▶ _What is required_: Would you output, exactly as written, the line with "Nowe zlecenie do seniora w" and all lines after it to the end of the data below, and no others?

──────── Records shown ────────

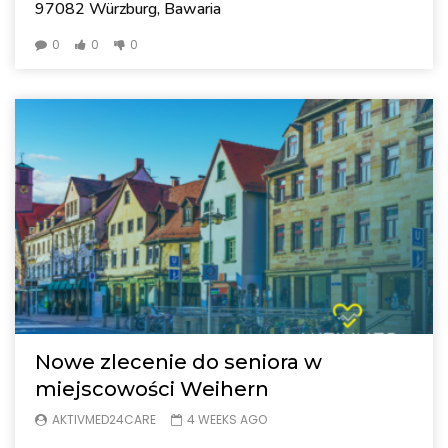
97082 Würzburg, Bawaria
0
0
0
Nowe zlecenie do seniora w
miejscowości Weihern
AKTIVMED24CARE
4 WEEKS AGO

────────

▶ _Finished task_:
Nowe zlecenie do seniora w
miejscowości Weihern
AKTIVMED24CARE
4 WEEKS AGO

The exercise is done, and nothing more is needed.